(Transcribed page contents)
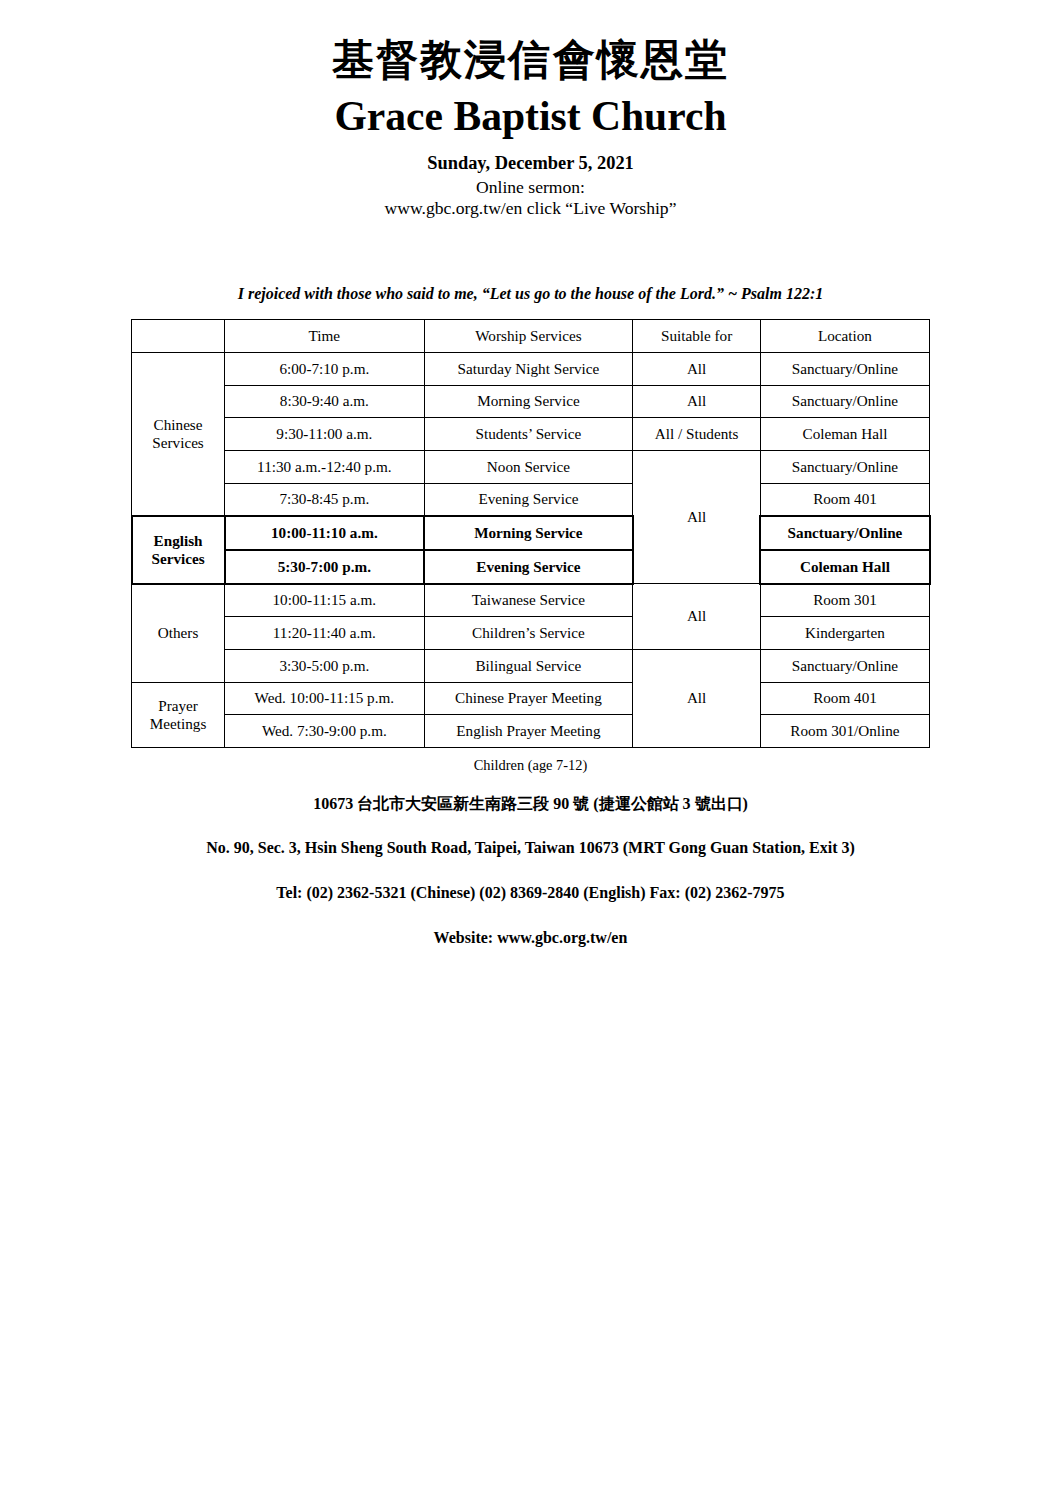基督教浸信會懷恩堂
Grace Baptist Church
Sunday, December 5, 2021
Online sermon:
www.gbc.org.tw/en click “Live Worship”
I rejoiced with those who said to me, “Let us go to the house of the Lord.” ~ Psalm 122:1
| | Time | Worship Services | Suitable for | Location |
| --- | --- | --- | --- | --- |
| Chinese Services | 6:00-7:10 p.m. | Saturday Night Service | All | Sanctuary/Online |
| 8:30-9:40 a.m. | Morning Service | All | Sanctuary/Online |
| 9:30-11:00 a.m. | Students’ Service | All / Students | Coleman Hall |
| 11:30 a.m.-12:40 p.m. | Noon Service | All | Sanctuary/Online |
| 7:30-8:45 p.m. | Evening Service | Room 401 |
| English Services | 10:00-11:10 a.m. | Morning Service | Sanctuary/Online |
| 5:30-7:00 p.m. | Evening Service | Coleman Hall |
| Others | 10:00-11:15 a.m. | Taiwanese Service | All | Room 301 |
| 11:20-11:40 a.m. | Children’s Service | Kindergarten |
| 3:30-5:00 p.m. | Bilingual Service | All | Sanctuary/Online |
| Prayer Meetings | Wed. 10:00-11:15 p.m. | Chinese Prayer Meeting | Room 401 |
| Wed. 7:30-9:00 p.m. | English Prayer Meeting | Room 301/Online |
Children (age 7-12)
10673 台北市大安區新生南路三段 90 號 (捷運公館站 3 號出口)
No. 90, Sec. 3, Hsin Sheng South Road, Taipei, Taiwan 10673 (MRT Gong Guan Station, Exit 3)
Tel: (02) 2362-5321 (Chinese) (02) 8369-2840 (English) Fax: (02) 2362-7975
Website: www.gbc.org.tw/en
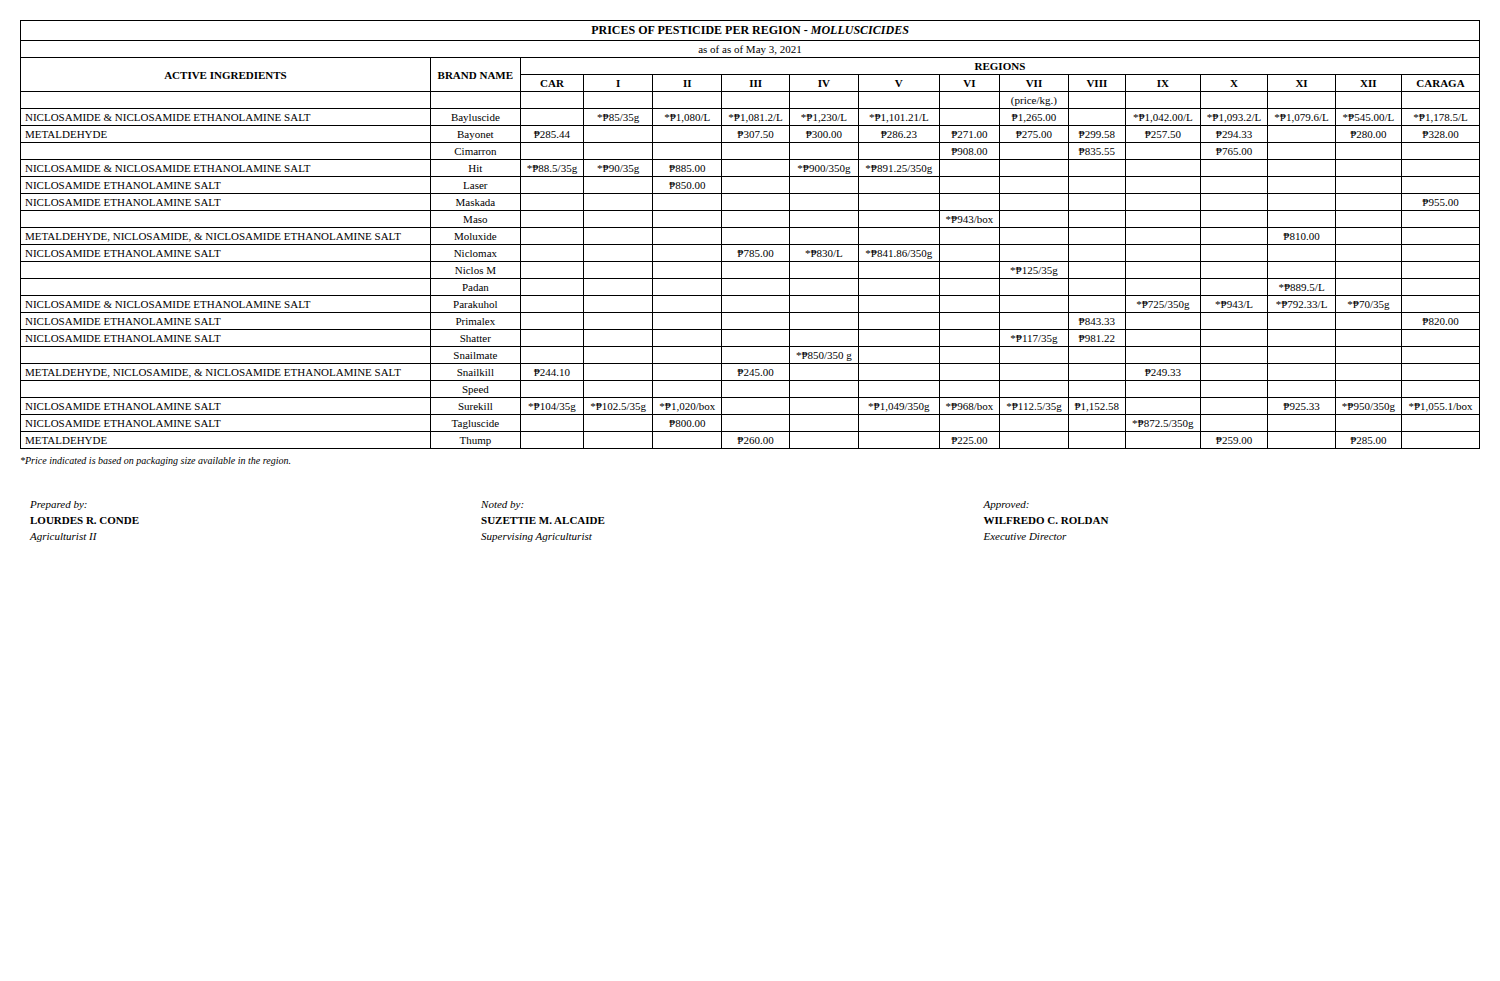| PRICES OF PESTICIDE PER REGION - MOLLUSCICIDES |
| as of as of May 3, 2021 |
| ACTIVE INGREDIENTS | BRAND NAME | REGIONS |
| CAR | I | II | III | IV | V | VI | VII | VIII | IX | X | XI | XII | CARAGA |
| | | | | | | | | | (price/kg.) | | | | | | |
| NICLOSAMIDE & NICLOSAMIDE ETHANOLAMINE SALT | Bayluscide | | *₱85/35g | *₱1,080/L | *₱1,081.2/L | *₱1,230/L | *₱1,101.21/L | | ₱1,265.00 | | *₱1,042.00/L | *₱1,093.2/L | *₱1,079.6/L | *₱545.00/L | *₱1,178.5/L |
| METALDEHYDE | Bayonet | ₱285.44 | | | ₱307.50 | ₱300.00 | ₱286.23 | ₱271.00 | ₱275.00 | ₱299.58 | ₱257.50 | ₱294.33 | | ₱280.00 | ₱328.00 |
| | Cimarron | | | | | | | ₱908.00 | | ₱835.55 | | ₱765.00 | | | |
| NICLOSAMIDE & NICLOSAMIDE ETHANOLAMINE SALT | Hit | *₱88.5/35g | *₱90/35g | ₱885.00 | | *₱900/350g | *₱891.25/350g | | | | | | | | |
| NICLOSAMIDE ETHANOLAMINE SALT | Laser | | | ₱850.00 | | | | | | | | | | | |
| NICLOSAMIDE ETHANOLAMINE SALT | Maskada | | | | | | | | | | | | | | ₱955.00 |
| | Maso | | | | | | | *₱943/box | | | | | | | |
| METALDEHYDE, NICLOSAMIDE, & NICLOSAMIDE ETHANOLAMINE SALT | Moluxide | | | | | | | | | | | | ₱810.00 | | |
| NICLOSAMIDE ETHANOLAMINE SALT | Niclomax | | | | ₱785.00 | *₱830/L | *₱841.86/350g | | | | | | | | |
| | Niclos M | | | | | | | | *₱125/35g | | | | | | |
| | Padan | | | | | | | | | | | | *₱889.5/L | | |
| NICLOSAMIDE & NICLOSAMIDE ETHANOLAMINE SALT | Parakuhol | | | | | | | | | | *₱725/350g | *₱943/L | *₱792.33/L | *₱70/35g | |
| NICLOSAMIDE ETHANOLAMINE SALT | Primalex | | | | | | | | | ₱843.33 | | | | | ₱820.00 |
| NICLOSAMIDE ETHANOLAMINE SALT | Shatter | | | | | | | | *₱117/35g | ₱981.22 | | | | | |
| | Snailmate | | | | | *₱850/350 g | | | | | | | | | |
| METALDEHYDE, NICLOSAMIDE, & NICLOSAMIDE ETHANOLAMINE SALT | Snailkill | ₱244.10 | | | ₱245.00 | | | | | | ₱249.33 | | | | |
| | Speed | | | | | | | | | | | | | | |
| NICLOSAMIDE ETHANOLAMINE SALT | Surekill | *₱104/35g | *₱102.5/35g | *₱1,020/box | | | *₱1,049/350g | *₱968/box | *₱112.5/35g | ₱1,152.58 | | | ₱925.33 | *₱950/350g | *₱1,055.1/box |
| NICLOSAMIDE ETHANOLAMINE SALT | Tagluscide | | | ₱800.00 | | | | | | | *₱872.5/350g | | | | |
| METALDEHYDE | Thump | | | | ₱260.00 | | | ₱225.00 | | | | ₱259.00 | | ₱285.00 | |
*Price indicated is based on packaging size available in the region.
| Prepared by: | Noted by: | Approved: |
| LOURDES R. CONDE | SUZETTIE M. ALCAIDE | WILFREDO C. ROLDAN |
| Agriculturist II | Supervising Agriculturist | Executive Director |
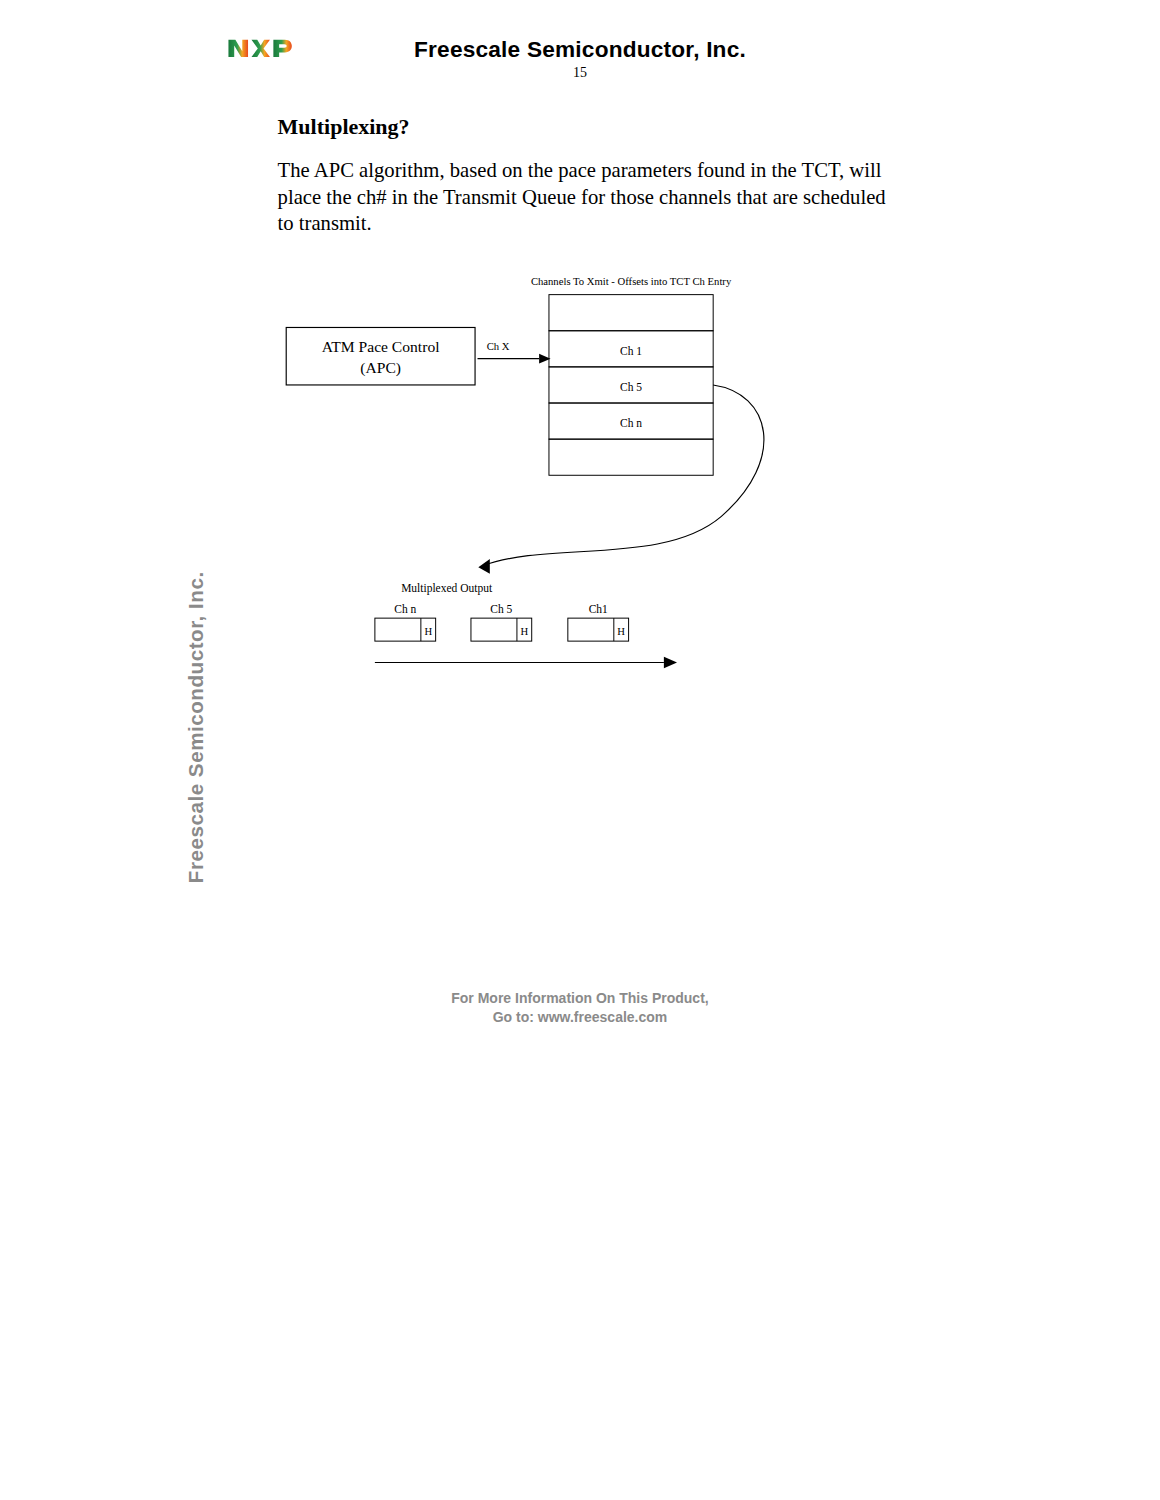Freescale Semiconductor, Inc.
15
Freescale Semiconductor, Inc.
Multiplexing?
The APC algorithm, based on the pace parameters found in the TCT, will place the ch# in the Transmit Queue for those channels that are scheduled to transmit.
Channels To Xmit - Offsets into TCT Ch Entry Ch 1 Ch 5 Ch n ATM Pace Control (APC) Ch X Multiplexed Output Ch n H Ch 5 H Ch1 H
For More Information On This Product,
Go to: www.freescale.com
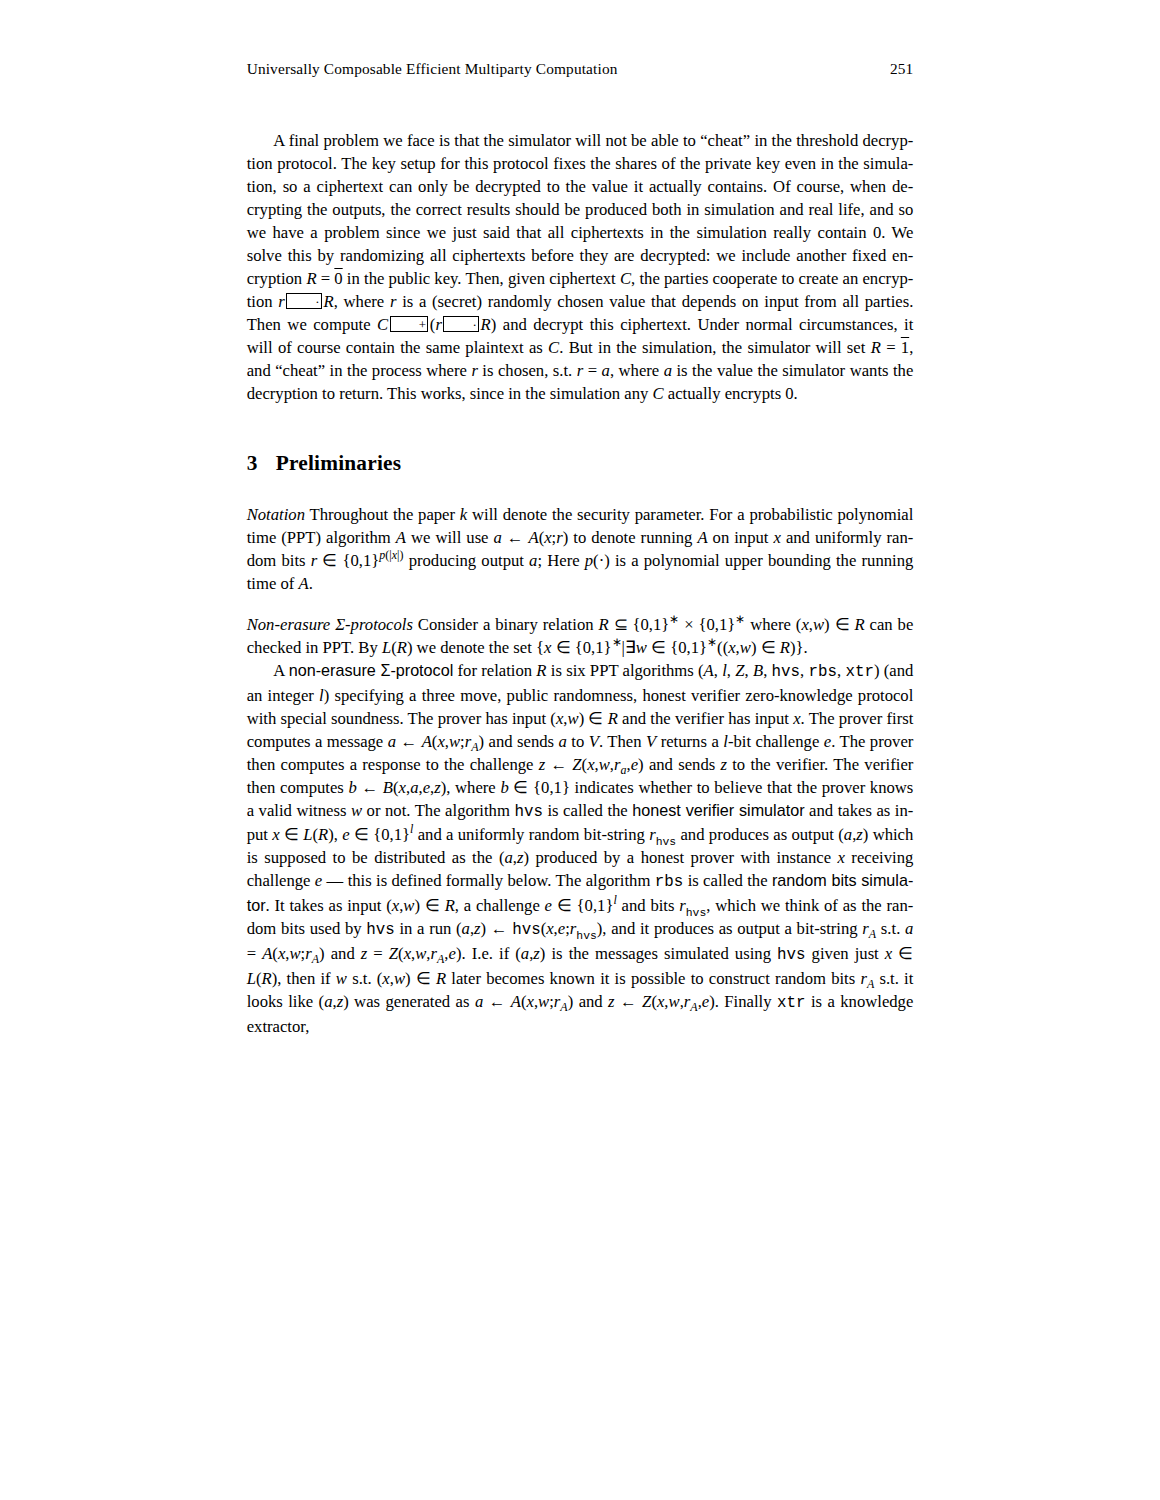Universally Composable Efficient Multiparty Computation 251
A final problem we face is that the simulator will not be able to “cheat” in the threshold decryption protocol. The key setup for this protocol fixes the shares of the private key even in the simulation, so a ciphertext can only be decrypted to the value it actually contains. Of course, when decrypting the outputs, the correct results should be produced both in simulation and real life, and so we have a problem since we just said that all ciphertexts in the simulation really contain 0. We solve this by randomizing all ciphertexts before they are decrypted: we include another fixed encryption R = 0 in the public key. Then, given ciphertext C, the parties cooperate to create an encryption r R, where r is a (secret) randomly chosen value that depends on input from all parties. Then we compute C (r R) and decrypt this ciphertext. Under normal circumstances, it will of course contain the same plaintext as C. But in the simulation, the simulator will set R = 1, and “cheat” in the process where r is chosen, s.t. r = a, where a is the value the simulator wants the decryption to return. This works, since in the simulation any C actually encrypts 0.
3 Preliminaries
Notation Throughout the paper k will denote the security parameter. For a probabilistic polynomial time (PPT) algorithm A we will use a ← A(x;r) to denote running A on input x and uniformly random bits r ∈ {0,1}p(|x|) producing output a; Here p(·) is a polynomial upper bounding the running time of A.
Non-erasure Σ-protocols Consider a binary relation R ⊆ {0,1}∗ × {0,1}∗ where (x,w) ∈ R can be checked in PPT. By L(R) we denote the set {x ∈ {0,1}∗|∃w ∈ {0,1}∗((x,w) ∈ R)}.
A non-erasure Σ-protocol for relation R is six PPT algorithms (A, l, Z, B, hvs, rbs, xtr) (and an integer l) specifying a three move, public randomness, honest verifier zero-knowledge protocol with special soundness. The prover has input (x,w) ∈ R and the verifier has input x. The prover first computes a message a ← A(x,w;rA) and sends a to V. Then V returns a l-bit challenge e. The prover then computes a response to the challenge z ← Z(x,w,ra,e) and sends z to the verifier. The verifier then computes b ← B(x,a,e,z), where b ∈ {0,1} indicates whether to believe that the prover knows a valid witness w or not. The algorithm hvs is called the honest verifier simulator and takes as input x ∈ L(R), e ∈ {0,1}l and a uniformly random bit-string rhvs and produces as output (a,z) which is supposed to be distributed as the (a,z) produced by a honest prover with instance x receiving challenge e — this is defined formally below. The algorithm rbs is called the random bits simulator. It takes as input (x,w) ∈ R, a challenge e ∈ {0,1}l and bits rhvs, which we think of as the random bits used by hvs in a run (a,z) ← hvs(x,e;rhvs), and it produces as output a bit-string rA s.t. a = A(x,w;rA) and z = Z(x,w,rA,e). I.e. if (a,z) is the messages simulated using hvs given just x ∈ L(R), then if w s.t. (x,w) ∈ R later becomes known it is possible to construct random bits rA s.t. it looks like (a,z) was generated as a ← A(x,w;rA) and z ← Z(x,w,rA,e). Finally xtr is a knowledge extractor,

### TASK DETAILS
Search the lines above for the string "Meeting" and copy each line that has it.

### TASK RESULT
| Prayer Meetings | Wed. 10:00-11:15 p.m. | Chinese Prayer Meeting | Room 401 |
| Wed. 7:30-9:00 p.m. | English Prayer Meeting | Room 301/Online |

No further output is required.